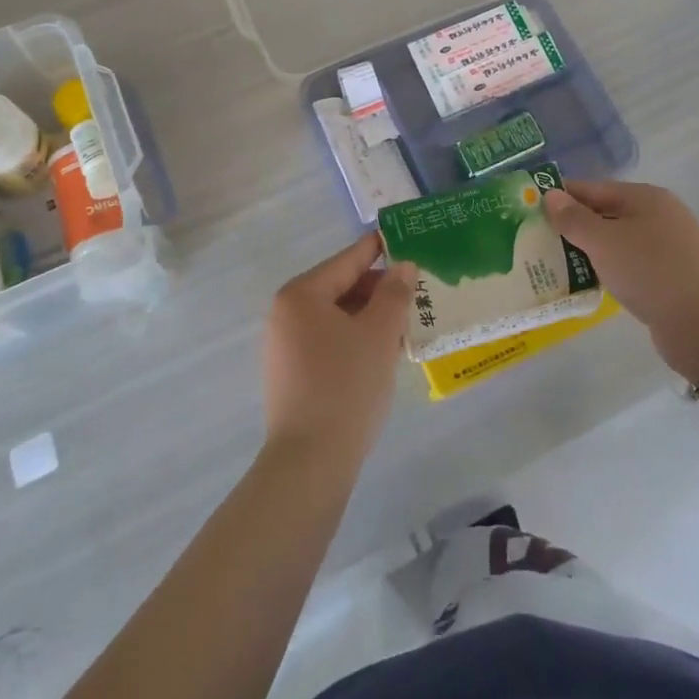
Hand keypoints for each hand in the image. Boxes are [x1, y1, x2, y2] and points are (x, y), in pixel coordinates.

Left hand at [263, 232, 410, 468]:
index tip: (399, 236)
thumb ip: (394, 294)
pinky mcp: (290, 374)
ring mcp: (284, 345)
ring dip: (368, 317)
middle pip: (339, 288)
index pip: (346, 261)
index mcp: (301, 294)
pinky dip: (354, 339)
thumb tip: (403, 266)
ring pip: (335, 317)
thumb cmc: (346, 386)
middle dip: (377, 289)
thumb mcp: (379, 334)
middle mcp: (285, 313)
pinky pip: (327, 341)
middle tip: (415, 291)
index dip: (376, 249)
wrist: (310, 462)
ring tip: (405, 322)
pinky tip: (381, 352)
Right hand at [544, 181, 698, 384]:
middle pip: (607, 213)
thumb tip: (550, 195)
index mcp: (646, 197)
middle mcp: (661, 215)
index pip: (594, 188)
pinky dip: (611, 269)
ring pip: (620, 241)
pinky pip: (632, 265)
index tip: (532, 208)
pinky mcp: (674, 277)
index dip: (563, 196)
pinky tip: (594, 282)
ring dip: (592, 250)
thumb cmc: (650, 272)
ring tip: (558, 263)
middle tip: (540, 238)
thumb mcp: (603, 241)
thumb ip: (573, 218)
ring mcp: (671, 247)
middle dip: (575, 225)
══════
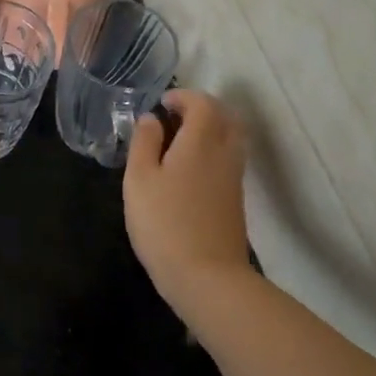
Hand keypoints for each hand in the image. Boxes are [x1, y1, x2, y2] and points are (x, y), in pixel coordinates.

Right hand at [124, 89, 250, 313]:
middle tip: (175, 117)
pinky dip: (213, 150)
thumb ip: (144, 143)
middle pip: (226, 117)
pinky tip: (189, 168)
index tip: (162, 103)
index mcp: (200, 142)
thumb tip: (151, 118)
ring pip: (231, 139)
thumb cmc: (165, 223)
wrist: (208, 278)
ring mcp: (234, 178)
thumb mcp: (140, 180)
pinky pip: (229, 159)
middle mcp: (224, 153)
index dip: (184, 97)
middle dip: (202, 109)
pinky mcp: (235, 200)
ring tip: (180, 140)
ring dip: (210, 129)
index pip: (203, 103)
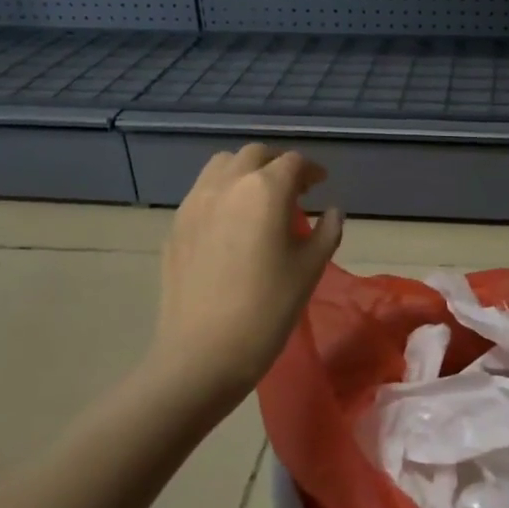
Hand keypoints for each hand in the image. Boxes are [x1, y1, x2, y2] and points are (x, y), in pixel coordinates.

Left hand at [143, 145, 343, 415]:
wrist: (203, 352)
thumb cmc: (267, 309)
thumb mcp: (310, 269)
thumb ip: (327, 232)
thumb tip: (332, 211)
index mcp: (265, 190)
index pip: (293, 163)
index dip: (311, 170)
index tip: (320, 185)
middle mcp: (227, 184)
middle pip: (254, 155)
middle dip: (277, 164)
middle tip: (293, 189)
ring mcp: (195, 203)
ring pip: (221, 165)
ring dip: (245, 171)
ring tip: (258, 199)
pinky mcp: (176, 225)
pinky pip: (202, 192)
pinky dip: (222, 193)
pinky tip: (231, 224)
══════
§ What this task involves
Using the entries above, repeat only the lines from the one containing "index mcp: (301, 294)" through the one containing "middle tip: (540, 238)", end lines included.

§ Task response
index mcp: (301, 294)
pinky dip: (354, 339)
thumb tip: (403, 266)
ring pip: (335, 317)
thumb cmc: (346, 386)
middle dip: (377, 289)
thumb mcp: (379, 334)
middle mcp: (285, 313)
pinky pip: (327, 341)
middle tip: (415, 291)
index dip: (376, 249)
wrist: (310, 462)
ring tip: (405, 322)
pinky tip: (381, 352)
Right hand at [544, 181, 698, 384]:
middle pip: (607, 213)
thumb tip: (550, 195)
index mcp: (646, 197)
middle mcp: (661, 215)
index pip: (594, 188)
pinky dip: (611, 269)
ring pip: (620, 241)
pinky pip: (632, 265)
index tip: (532, 208)
pinky mcp: (674, 277)
index dip: (563, 196)
pinky tip: (594, 282)
ring dip: (592, 250)
thumb cmc: (650, 272)
ring tip: (558, 263)
middle tip: (540, 238)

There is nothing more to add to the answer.